Segment Start: Records shown
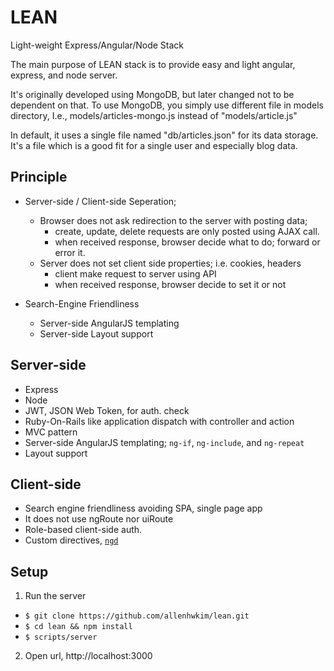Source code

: LEAN
====

Light-weight Express/Angular/Node Stack

The main purpose of LEAN stack is to provide easy and light angular, express, and node server.

It's originally developed using MongoDB, but later changed not to be dependent on that. To use MongoDB, you simply use different file in models directory, I.e., models/articles-mongo.js instead of "models/article.js"

In default, it uses a single file named "db/articles.json" for its data storage. It's a file which is a good fit for a single user and  especially blog data.


Principle
---------

  * Server-side / Client-side Seperation;

      * Browser does not ask redirection to the server with posting data;
          * create, update, delete requests are only posted using AJAX call.
          * when received response, browser decide what to do; forward or error it.
      * Server does not set client side properties; i.e. cookies, headers
          * client make request to server using API
          * when received response, browser decide to set it or not

  * Search-Engine Friendliness
      * Server-side AngularJS templating
      * Server-side Layout support

Server-side
-----------

  * Express
  * Node
  * JWT, JSON Web Token, for auth. check
  * Ruby-On-Rails like application dispatch with controller and action
  * MVC pattern
  * Server-side AngularJS templating; `ng-if`, `ng-include`, and `ng-repeat`
  * Layout support

Client-side
-----------

  * Search engine friendliness avoiding SPA, single page app
  * It does not use ngRoute nor uiRoute
  * Role-based client-side auth. 
  * Custom directives, [`ngd`](https://github.com/allenhwkim/angularjs-directives)

Setup
---------------

1. Run the server

  * `$ git clone https://github.com/allenhwkim/lean.git`
  * `$ cd lean && npm install`
  * `$ scripts/server`

2. Open url, http://localhost:3000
Segment End: Records shown
**Work request:** All the lines that hold the word "response" must appear in the answer, copied from the records.

**Solution:**
          * when received response, browser decide what to do; forward or error it.
          * when received response, browser decide to set it or not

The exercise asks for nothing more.